In most patients with large obstructive goiters, cosmetic complaints, or retrosternal nontoxic nodular goiters for whom surgery is recommended, total thyroidectomy is preferable over subtotal thyroidectomy 42. In the long term, patients undergoing subtotal thyroidectomy have higher recurrence rates than those undergoing total thyroidectomy, and 2.5–42% are required to undergo a new intervention. In addition, 3.5% of the nontoxic nodular goiter patients undergoing subtotal thyroidectomy require another surgical intervention to remove remaining thyroid tissue because of incidental thyroid carcinoma 43. Rates of permanent complications, such as hypoparathyroidism and vocal palsy, are similar with both total and subtotal surgeries; however, total thyroidectomy is preferred due to an increased risk of these complications associated with a new intervention 44. In patients with unilateral nontoxic nodular goiter, some authors recommend unilateral thyroidectomy based on a low rate of recurrence (2%) and high rate of maintenance of euthyroidism (73%) 45.
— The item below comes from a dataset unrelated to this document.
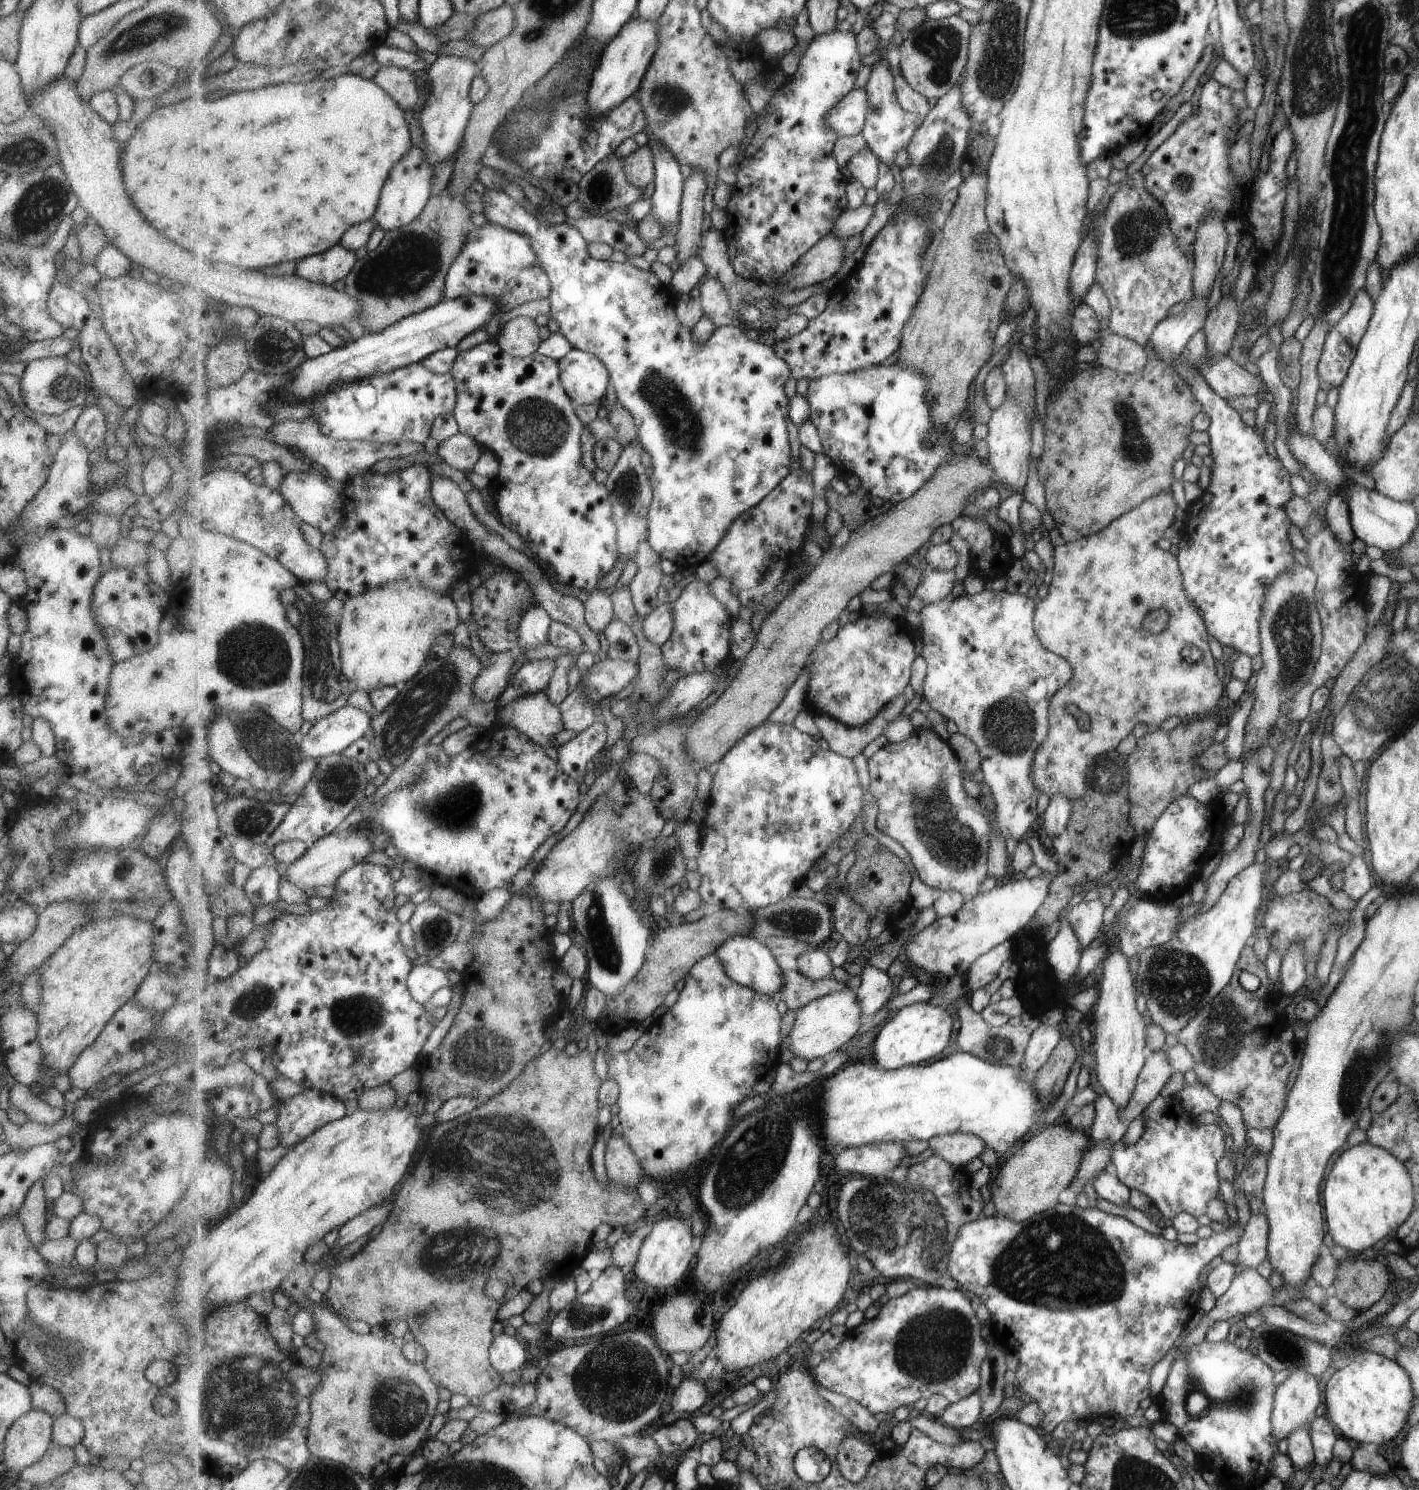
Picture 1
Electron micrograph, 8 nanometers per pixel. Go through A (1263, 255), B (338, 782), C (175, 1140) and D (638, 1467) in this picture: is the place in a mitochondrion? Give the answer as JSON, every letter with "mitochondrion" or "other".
{"A":"other","B":"mitochondrion","C":"mitochondrion","D":"other"}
Post-surgical recurrence rates are directly proportional to the volume of the remaining thyroid tissue. Hegedüs et al. 46 studied 202 consecutive patients who underwent surgical resection due to benign non-toxic goiter. They found a recurrence rate of 35% detected by ultrasonography during a median follow-up of 10 years 46. In a retrospective study, the assessment of 112 individuals 30 years after surgery showed rates of disease recurrence of 40–45% during a 30-year follow-up period 47. In another study, the recurrence rate of the goiters was 18% when assessed by ultrasonography 9 years after surgery 48.
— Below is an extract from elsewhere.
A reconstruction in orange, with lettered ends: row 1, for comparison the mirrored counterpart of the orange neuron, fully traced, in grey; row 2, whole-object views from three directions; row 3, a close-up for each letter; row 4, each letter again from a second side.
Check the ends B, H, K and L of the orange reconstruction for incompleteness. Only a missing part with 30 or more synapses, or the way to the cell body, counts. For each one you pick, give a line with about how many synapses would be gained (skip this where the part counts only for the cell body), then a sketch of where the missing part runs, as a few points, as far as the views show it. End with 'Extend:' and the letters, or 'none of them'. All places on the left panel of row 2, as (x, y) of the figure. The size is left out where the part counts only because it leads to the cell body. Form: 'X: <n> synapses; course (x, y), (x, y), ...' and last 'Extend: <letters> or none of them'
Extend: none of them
This high probability of goiter recurrence after subtotal thyroidectomy resulted in a preventive use of levothyroxine. However, only one 49 out of four randomized trials 46 has demonstrated levothyroxine to be effective in this setting.
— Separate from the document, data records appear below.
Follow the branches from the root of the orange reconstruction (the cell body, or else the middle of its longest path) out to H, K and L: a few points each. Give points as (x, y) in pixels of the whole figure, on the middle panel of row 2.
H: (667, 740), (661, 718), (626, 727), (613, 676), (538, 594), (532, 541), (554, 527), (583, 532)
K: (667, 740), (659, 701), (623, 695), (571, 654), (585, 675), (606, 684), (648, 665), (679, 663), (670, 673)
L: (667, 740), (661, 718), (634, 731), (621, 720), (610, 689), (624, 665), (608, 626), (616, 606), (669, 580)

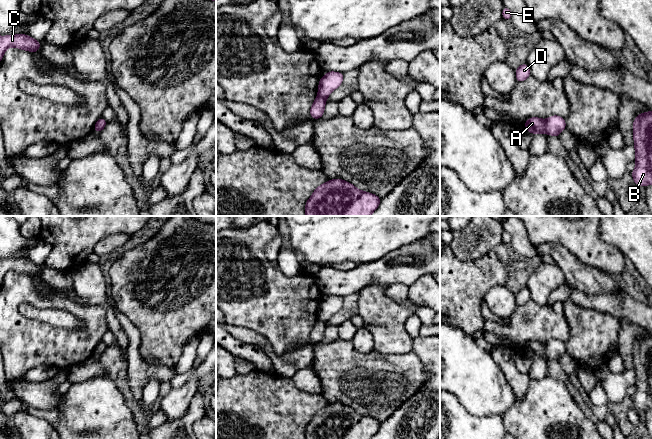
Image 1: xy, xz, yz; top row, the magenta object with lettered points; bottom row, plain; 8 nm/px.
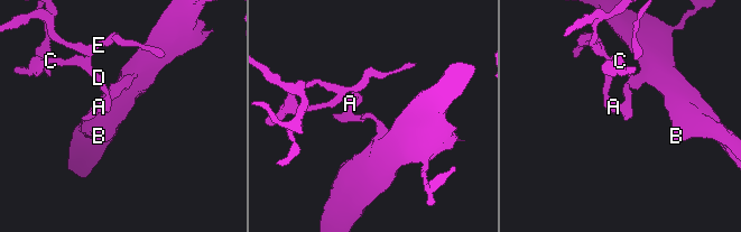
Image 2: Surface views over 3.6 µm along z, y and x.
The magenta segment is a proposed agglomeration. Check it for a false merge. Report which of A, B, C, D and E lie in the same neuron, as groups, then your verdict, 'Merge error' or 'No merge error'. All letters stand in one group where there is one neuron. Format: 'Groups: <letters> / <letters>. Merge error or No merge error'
Groups: A C D E / B. Merge error

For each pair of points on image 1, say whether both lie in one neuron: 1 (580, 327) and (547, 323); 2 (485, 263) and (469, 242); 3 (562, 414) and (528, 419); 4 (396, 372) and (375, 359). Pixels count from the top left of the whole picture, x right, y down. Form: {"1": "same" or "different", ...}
{"1": "different", "2": "different", "3": "same", "4": "same"}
A cervical incision is often used to approach intrathoracic goiters; however, 10–30% of the patients require sternotomy or thoracotomy 50.

After total thyroidectomy, patients must start levothyroxine replacement at a dose of 1.4–2.2 μg/kg/day 51. Adjustments in levothyroxine dose must be based on the patient’s age 52, according to the usual recommendations for patients with hypothyroidism. However, in patients undergoing partial thyroidectomy, treatment with levothyroxine should be implemented after the establishment of hypothyroidism and not preventively against goiter recurrence, because this benefit has not been confirmed in randomized studies 53.

The benefits and risks of a surgical procedure must be carefully considered, since the incidence of nontoxic nodular goiter increases with age, affecting particularly elderly individuals who often have other comorbidities. As discussed above, recombinant human TSH-stimulated radioiodine may be a treatment alternative for these patients.